What is the concept of monitoring and how is it used in general??
Monitoring is getting popular nowadays. It is known as a process which is managing, observing and intervening into other processes or systems. Its main goal is to control the actions, as well as prevent and fix failures. Monitoring can be used in different ways, based on the Use-Case field and environment. The most common areas of use nowadays, next to distributed systems, is the medical field. Operations, heart disease and blood pressure are continuously getting monitored, to either prevent failures or help patients in need. This technique gives a range of security and control, which could not be given by any person for distributed systems. In Internet-scale Distributed Systems (ISDS), the core aim of monitoring is to fix and prevent faults quickly. This improves the quality of the system and its capabilities.
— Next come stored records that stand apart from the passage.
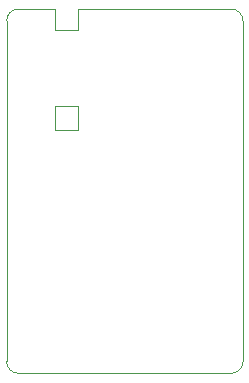
<source format=gbr>
%TF.GenerationSoftware,KiCad,Pcbnew,(6.0.6-0)*%
%TF.CreationDate,2022-07-06T00:09:10-04:00*%
%TF.ProjectId,PS2VGA Plug PCB,50533256-4741-4205-906c-756720504342,rev?*%
%TF.SameCoordinates,Original*%
%TF.FileFunction,Profile,NP*%
%FSLAX46Y46*%
G04 Gerber Fmt 4.6, Leading zero omitted, Abs format (unit mm)*
G04 Created by KiCad (PCBNEW (6.0.6-0)) date 2022-07-06 00:09:10*
%MOMM*%
%LPD*%
G01*
G04 APERTURE LIST*
%TA.AperFunction,Profile*%
%ADD10C,0.100000*%
%TD*%
G04 APERTURE END LIST*
D10*
X144580000Y-98440000D02*
X146580000Y-98440000D01*
X144580000Y-100440000D02*
X144580000Y-98440000D01*
X146580000Y-100440000D02*
X144580000Y-100440000D01*
X146580000Y-98440000D02*
X146580000Y-100440000D01*
X146570000Y-91980000D02*
X146570000Y-90230000D01*
X146570000Y-90230000D02*
X159510000Y-90228751D01*
X144590000Y-90230000D02*
X144590000Y-91980000D01*
X159510000Y-121061249D02*
G75*
G03*
X160511249Y-120060000I0J1001249D01*
G01*
X141490000Y-90228751D02*
X144590000Y-90230000D01*
X159510000Y-121061249D02*
X141490000Y-121061249D01*
X160511249Y-91230000D02*
X160511249Y-120060000D01*
X141490000Y-90228751D02*
G75*
G03*
X140488751Y-91230000I0J-1001249D01*
G01*
X140488751Y-120060000D02*
X140488751Y-91230000D01*
X144590000Y-91980000D02*
X146570000Y-91980000D01*
X160511249Y-91230000D02*
G75*
G03*
X159510000Y-90228751I-1001249J0D01*
G01*
X140488751Y-120060000D02*
G75*
G03*
X141490000Y-121061249I1001249J0D01*
G01*
M02*

</source>
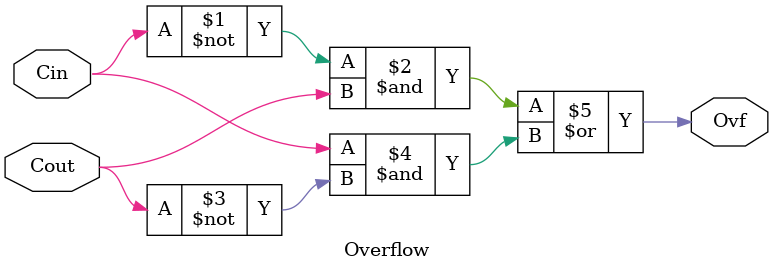
<source format=v>
`timescale 1ns / 1ps
module Overflow(Cin,Cout,Ovf);
	input Cin,Cout;
	output Ovf;
	
	assign Ovf = (~Cin & Cout) | (Cin & ~Cout);


endmodule
</source>
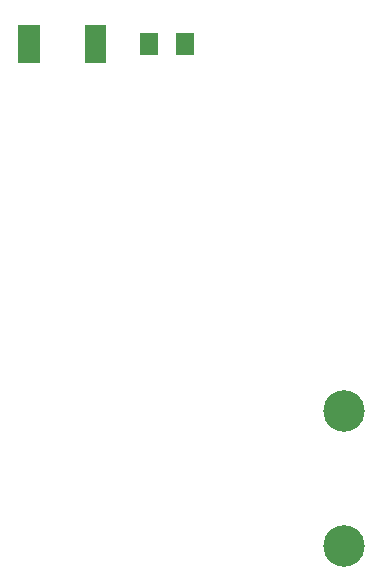
<source format=gtp>
G04 MADE WITH FRITZING*
G04 WWW.FRITZING.ORG*
G04 DOUBLE SIDED*
G04 HOLES PLATED*
G04 CONTOUR ON CENTER OF CONTOUR VECTOR*
%ASAXBY*%
%FSLAX23Y23*%
%MOIN*%
%OFA0B0*%
%SFA1.0B1.0*%
%ADD10C,0.138425*%
%ADD11R,0.062992X0.074803*%
%LNPASTEMASK1*%
G90*
G70*
G54D10*
X2458Y754D03*
X2458Y304D03*
G54D11*
X1928Y1979D03*
X1806Y1979D03*
G36*
X1593Y1916D02*
X1593Y2042D01*
X1664Y2042D01*
X1664Y1916D01*
X1593Y1916D01*
G37*
D02*
G36*
X1372Y1916D02*
X1372Y2042D01*
X1443Y2042D01*
X1443Y1916D01*
X1372Y1916D01*
G37*
D02*
G04 End of PasteMask1*
M02*
</source>
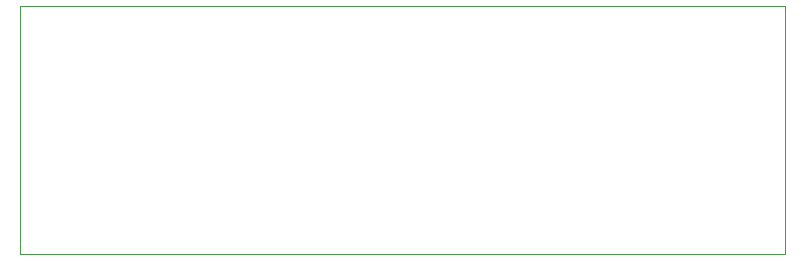
<source format=gbr>
%TF.GenerationSoftware,KiCad,Pcbnew,7.0.9*%
%TF.CreationDate,2023-12-13T20:57:07-06:00*%
%TF.ProjectId,12V to 5V converter,31325620-746f-4203-9556-20636f6e7665,1.0*%
%TF.SameCoordinates,Original*%
%TF.FileFunction,Profile,NP*%
%FSLAX46Y46*%
G04 Gerber Fmt 4.6, Leading zero omitted, Abs format (unit mm)*
G04 Created by KiCad (PCBNEW 7.0.9) date 2023-12-13 20:57:07*
%MOMM*%
%LPD*%
G01*
G04 APERTURE LIST*
%TA.AperFunction,Profile*%
%ADD10C,0.100000*%
%TD*%
G04 APERTURE END LIST*
D10*
X100250000Y-103500000D02*
X100250000Y-82500000D01*
X100250000Y-82500000D02*
X165000000Y-82500000D01*
X165000000Y-82500000D02*
X165000000Y-103500000D01*
X165000000Y-103500000D02*
X100250000Y-103500000D01*
M02*

</source>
Monitoring applications are usually integrated into the structure of communication in between the distributed systems. By virus or dangerous information which might get send from one computer to another, monitoring would intervene and stop or divorce the machine from the whole system, to save the systems health. Industries nowadays are facing the problem, of increasing complexities in technique and systems that they are using. To find and fix failures in such situation, monitoring is very useful. It identifies failures much efficiently as a person could possibly do.
Concept of monitoring in Apache Ambari….
The concept of monitoring is given in two specific ways with Ambari. Ambari has the knowledge about every cluster health and its data. It can provide and improve the health situation of a Hadoop cluster and analyze the data in ways there are useful for the user. The user has an overview on the current situation through the Web application.
Ambari divides to monitoring Process in three parts. The first one is the List of all the Application Ambari is running on each connected clusters. It shows the name, status and number of clusters that are in default, and need to get fixed.
The second part explains all the technical details about the application, such as storing space and running time.
The last part is aimed to show illustratively how long and effective an application has been running on any clusters. Based on this data the user can give up requests to change the applications or add more clusters into one process, through the API. Ambari then will install automatically a new application to the cluster on sending heartbeat information to the Ambari Agent. Ambari has the ability of installing and giving a brief overlook about the health of the system; it’s not capable of analyzing the data qualitatively.
With growing popularity of Hadoop, many developers jump in to this technology to have a taste of it. But as they say Hadoop is not for faint hearted, many developers could not even cross the barrier of installing Hadoop. Many distributions offer pre-installed sandbox of VM to try out things but it does not give you the feel of distributed computing. However, installing a multi-node is a not an easy task and with growing number of components it is very tricky to handle so many configuration parameters. Thankfully Apache Ambari comes here to our rescue!
Apache Ambari is a web-based tool for provisioning, managing, and monitoring Apache Hadoop clusters. Ambari provides a dashboard for viewing cluster health such as heatmaps and ability to view MapReduce, Pig and Hive applications visually along with features to diagnose their performance characteristics in a user-friendly manner. It has a very simple and interactive UI to install various tools and perform various management, configuring and monitoring tasks. Apache Ambari provides us a simpler interface and saves lots of our efforts on installation, monitoring and management which would have be very tedious with so many components and their different installation steps and monitoring controls.